**BRIEF**
Please render the lines of every entry below as a JSON list of strings, one string per line, leaving out blank lines and the pictures.

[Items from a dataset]

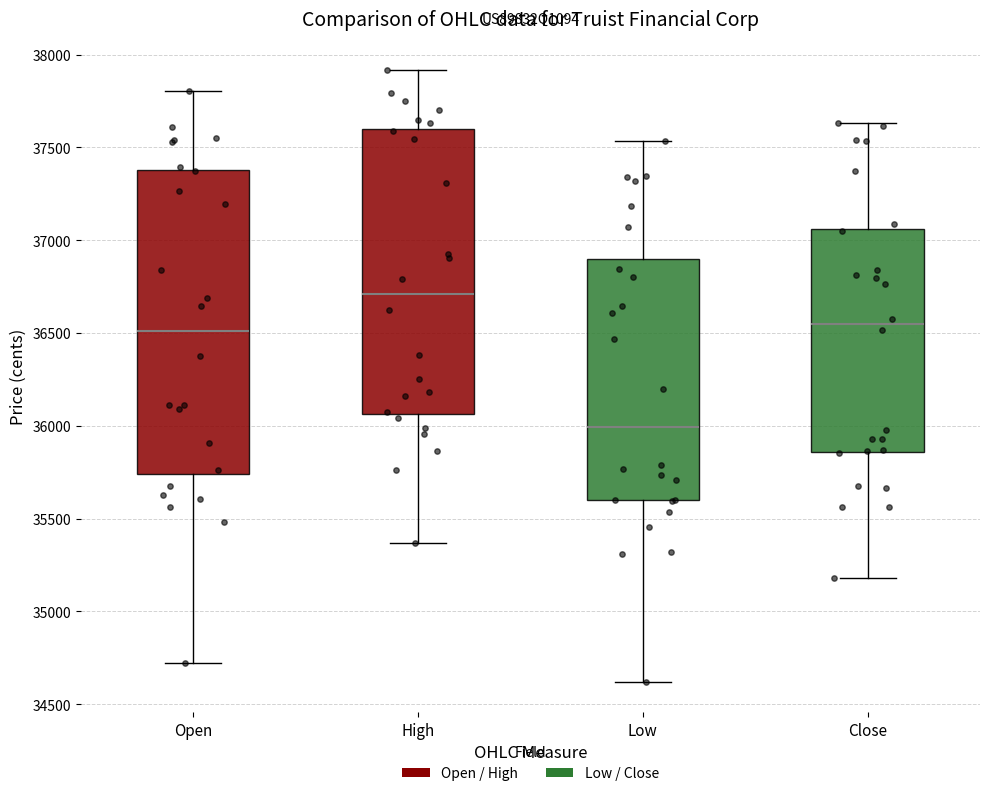

Reading left to right, read every box against the y-axis: the position of its median line, the range the box covers, and the ends of its whiskers. The values are not printed on the chart, so give them approximately, as read against the axis.

Open: median 36500, box 35750 to 37400, whiskers 34700 to 37800
High: median 36700, box 36050 to 37600, whiskers 35350 to 37900
Low: median 36000, box 35600 to 36900, whiskers 34600 to 37550
Close: median 36550, box 35850 to 37050, whiskers 35200 to 37650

**YOUR SOLUTION**
[
  "Reading left to right, read every box against the y-axis: the position of its median line, the range the box covers, and the ends of its whiskers. The values are not printed on the chart, so give them approximately, as read against the axis.",
  "Open: median 36500, box 35750 to 37400, whiskers 34700 to 37800",
  "High: median 36700, box 36050 to 37600, whiskers 35350 to 37900",
  "Low: median 36000, box 35600 to 36900, whiskers 34600 to 37550",
  "Close: median 36550, box 35850 to 37050, whiskers 35200 to 37650"
]